KBHK seemed to have a dedicated Saturday afternoon time-slot for Abbott & Costello movies and there were a solid half dozen of them I never passed on the opportunity to watch. All of them had some tinge or touch of horror, suspense, science fiction, or fantasy to them, of course. 

There were the pairs meet-ups with the Universal Monsters, the time they went to "Mars" (Venus, actually), or whenever they ran afoul of a variety of killers. Who Done It? is one of the latter, obviously.

Lady Death: Dark Alliance - Trading Card #48

Cornered

Never helpless, Purgatori often toys with her prey, pushing them into battle to taunt them for her own pleasure. Oncer her back is to the corner, beware - Purgatori has you exactly where she wants you. 

Monday, December 8, 2025

Mansion of the Doomed (1976) - Newspaper Ad

Oakland Tribune - December 8, 1976

Prolific actor Michael Pataki made his directing debut with this unsettling and unsightly riff on Eyes Without A Face (1960). Only this time around it is more like A Face Without Any Eyes.

Richard Basehart stars as Dr. Leonard Chaney, an ophthalmologist whose guilt at blinding his daughter drives him to experiment with eyeball transplantation.
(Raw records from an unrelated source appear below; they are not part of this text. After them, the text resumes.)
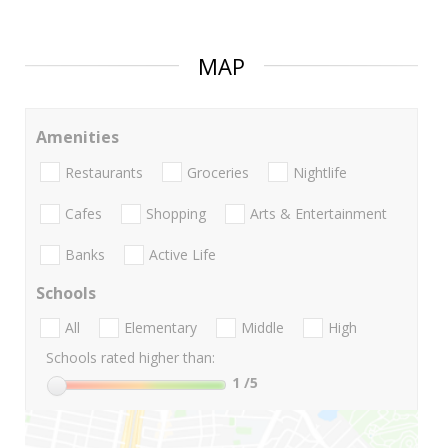
MAP
Amenities
Restaurants
Groceries
Nightlife
Cafes
Shopping
Arts & Entertainment
Banks
Active Life
Schools
All
Elementary
Middle
High
Schools rated higher than:
1
/5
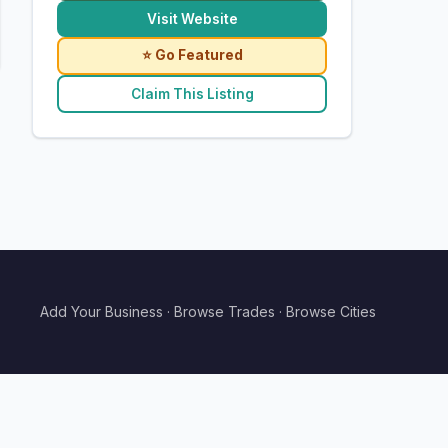
Visit Website
⭐ Go Featured
Claim This Listing
Add Your Business
·
Browse Trades
·
Browse Cities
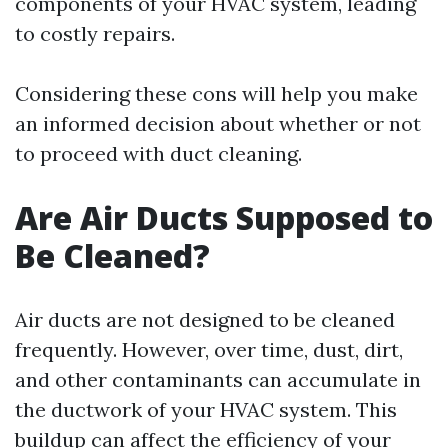
components of your HVAC system, leading
to costly repairs.
Considering these cons will help you make
an informed decision about whether or not
to proceed with duct cleaning.
Are Air Ducts Supposed to
Be Cleaned?
Air ducts are not designed to be cleaned
frequently. However, over time, dust, dirt,
and other contaminants can accumulate in
the ductwork of your HVAC system. This
buildup can affect the efficiency of your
Although he is successful, at first, that success is short lived and another new set of eyes are needed.

Wash. Rinse. Repeat.

Oh, and there are a few more issues regarding those transplants. These are not cadaver eyes. Each and every donor is a living person that has not volunteered, or even knows that they are about to, donate their eyeballs.

Although Chaney states his intention to restore eyesight to all who have "aided" in his experimentation, he does not seem to be giving all that much thought on how and where those unfortunates will be getting their donor eyes from. He will deal with that only after a transplantation proves permanent. Something he is certain will happen, this time...
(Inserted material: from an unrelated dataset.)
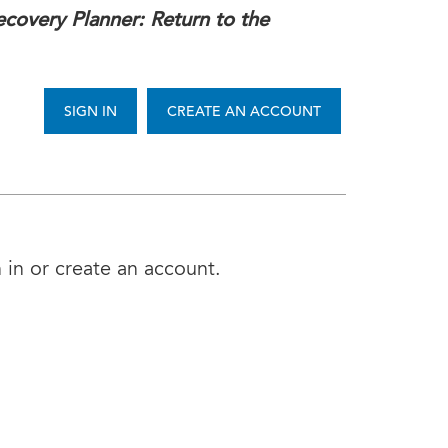
covery Planner: Return to the
SIGN IN
CREATE AN ACCOUNT
 in or create an account.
Mansion of the Doomed is also notable for giving character actor icon Lance Henriksen one his first substantive onscreen roles, as well as giving future make-up effects icon Stan Winston the opportunity to create all those unsettling eyeless donor effects.

What was it showing with? Well, moving from left to right and top to bottom: The Roxie had Mansion on a triple-bill with The House That Screamed (1969) and Sugar Hill (1974). The Coliseum Drive-In had it paired with Night of the Living Dead (1968). The Alameda 3 had it with The Devil Within Her [aka Sharon's Baby and I Don't Want to Be Born (1975)]. Hayward's Festival Cinemas showed it with Embryo (1976), while Oakland's Eastmont Four had it coupled with Death Machines (1976). I also discovered that the Eastmont had a double-bill of the not at all similar Sparkle (1976) and Assault on Precinct 13 (1976). That was a fun to uncover.

Pleasant Hill's Regency Cinemas also showed Mansion with Embryo, while Richmond's Hilltop Drive-In, as well as the Union City Drive-In, offered another pairing with Night of the Living Dead.